Он вышел, но через короткое время, когда Глебов прошел вслед за Соней в ее комнату, разлегся, как обычно в минуты усталости, на тахте, покрытой ковром, а она села рядом и гладила его волосы, потому что очень его жалела, знала, как он любил бабу Нилу, Ганчук вдруг опять появился и спросил прежним, знакомым голосом:

— А знаете, в чем ошибка? В том, что в двадцать седьмом году мы Дороднова пожалели. Надо было добить.

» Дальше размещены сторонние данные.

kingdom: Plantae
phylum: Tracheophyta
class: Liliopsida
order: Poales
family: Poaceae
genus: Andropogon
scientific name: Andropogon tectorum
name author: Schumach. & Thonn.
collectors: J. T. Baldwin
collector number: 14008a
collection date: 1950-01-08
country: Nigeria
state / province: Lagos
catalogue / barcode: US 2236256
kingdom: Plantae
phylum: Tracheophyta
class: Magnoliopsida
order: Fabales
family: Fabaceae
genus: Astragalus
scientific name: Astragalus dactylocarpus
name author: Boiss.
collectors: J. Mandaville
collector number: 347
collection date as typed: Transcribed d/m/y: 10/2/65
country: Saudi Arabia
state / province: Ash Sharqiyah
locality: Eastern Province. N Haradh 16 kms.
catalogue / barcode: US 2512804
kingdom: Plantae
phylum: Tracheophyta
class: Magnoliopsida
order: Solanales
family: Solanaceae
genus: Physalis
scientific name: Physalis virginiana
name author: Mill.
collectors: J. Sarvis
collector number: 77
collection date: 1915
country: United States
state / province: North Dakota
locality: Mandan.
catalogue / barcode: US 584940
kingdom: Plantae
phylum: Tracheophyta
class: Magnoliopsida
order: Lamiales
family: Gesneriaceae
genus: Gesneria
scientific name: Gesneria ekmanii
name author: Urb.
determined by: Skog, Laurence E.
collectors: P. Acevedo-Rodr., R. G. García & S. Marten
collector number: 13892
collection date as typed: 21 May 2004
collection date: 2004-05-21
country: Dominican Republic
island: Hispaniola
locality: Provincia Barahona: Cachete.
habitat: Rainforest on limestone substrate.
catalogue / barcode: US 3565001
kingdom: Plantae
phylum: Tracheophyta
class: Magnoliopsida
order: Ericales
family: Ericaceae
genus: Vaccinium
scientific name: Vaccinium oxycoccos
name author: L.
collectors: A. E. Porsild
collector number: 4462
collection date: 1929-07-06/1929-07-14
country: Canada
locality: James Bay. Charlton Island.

Эти слова успокоили Глебова: он понял, что старик остался тем же, чем был. Значит, все, что делалось, было правильно. Глебов ночевал у Сони. Спать они не могли. Заснули перед рассветом. Глебову привиделся сон: в круглой жестяной коробке из-под монпансье лежат кресты, ордена, медали, значки, и он их перебирает, стараясь не греметь, чтобы не разбудить кого-то. Этот сон с крестами и медалями в жестяной коробке потом повторялся в его жизни. Утром, завтракая на кухне и глядя на серую бетонную излуку моста, на человечков, автомобильчики, на серо-желтый, с шапкою снега дворец на противоположной стороне реки, он сказал, что позвонит после занятий и придет вечером. Он больше не пришел в тот дом никогда.

Вот что вспомнилось Глебову, кое-что благодаря усилиям памяти, а кое-что помимо воли, само собой, ночью после того дня, когда он встретил Левку Шулепникова в мебельном магазине. Одно казалось странным, и он так и заснул в своем кабинете на втором этаже, с окном в сад, не разгадав загадки: отчего Левка не захотел узнавать его?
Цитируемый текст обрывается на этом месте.